Threads problem: the limbo_lock is making me cry

Tim Peters tim.one at home.com
Wed May 2 19:07:23 EDT 2001


[posted & mailed]

> Obligatory disclosure: I'm using Py2.0 on Win2K

Try Python 2.1 and see whether it persists.

> ...
> MainThread: <_ServerThread(Thread-2, stopped)>.join(): thread stopped
> Unhandled exception in thread:
> Traceback (most recent call last):
>   File "c:\python20\lib\threading.py", line 392, in __bootstrap
>     self.__delete()
>   File "c:\python20\lib\threading.py", line 401, in __delete
>     _active_limbo_lock.acquire()
> AttributeError: 'None' object has no attribute 'acquire'

MainThread does a .join() on all other (non-daemon) threads when Python is
shutting down.  This is arranged via an exit handler:

        atexit.register(self.__exitfunc)

in threading._MainThread.__init__.  2.1 fixed some race conditions here (both
in atexit.py, and in Python's shutdown sequence).

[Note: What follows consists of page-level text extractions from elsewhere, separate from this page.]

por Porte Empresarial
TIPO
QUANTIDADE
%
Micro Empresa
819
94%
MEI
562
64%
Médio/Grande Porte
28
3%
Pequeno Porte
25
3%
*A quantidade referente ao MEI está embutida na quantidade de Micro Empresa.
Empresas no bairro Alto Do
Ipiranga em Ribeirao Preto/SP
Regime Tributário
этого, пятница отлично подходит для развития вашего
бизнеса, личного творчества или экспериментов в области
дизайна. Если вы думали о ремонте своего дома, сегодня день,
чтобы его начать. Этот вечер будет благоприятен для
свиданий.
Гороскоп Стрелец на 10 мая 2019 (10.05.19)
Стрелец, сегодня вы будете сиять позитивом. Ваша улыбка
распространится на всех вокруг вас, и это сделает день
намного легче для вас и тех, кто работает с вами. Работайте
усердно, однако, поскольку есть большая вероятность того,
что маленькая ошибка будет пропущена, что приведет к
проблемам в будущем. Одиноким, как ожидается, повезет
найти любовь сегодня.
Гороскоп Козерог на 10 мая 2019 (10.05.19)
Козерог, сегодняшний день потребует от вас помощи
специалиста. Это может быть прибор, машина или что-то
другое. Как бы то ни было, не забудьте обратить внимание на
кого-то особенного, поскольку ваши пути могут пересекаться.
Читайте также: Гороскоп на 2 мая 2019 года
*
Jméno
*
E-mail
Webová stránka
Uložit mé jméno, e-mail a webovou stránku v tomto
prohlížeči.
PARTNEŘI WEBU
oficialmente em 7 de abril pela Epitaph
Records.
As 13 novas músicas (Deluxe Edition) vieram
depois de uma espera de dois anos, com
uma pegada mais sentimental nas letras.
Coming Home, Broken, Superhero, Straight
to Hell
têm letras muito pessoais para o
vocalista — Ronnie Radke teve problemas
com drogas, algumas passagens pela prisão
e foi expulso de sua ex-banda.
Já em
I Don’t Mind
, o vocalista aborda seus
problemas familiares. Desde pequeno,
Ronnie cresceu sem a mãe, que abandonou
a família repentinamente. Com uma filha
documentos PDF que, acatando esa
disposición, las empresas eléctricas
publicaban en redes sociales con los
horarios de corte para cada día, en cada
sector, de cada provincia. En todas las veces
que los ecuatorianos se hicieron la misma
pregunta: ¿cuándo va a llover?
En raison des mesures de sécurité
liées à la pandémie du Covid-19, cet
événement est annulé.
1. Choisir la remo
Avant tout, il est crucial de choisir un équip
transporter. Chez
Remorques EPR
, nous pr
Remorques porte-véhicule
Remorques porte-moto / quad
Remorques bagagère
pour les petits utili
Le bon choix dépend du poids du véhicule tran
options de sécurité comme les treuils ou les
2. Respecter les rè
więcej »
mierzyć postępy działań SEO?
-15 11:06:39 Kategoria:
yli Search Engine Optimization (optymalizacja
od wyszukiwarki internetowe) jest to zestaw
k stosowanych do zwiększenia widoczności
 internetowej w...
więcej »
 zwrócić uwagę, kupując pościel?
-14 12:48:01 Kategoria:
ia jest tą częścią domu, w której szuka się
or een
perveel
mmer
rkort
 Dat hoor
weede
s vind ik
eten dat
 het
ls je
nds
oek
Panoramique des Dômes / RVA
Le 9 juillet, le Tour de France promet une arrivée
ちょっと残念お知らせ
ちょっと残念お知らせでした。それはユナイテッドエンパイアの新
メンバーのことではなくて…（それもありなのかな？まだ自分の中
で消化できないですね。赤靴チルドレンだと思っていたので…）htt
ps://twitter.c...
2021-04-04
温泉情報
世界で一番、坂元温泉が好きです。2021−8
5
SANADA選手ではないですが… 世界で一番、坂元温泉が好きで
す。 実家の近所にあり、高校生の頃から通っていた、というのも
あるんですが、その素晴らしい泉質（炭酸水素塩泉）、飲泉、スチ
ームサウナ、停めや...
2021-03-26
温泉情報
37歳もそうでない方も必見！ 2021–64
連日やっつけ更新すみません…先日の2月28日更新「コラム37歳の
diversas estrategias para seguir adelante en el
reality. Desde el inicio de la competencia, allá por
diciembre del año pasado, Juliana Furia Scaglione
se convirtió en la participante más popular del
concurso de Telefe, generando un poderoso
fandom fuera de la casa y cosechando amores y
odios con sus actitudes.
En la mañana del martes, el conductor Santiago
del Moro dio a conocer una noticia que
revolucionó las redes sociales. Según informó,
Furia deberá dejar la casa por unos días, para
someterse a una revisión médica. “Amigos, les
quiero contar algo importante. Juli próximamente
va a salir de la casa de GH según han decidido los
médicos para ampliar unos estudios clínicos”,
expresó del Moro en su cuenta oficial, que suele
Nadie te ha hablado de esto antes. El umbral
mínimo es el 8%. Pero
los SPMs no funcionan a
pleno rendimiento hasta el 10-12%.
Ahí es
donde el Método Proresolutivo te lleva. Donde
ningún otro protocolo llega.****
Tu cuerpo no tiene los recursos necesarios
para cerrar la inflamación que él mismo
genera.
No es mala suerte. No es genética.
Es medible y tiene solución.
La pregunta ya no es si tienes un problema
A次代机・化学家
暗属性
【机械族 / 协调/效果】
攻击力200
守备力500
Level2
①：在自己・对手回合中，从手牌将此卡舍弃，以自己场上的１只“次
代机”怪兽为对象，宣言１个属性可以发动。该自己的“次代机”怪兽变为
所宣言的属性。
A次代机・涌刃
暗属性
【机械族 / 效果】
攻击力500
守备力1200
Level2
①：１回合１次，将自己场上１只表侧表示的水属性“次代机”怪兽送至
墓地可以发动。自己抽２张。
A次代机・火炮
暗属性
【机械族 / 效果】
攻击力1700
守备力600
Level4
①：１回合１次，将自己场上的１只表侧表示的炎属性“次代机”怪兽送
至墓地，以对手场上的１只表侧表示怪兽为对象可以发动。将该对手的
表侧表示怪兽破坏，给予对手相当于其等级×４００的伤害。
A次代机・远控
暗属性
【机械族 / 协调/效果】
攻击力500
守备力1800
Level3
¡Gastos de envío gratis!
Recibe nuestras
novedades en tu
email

> This problem appears to go away if I include a time.sleep(1) after
> the end of the GUI event loop (when this ends, the program stops).

Says "race condition" to me -> try 2.1.

> I figure that I must be doing something stupid to see problems with
> _active_limbo_lock at all

Probably not your fault:  "it's impossible" for _active_limbo_lock to be
None, as it's set to a non-None value during threading.py's initialization.
Therefore, if you're seeing a None value at shutdown, it's most likely that
Python has somehow managed to tear down the threading module before the exit
handler has managed to run.  It's also possible that some other component is
your app is "illegally" calling into Python after Py_Finalize() was called.
But that could be very difficult to track down, so, again, try 2.1 first.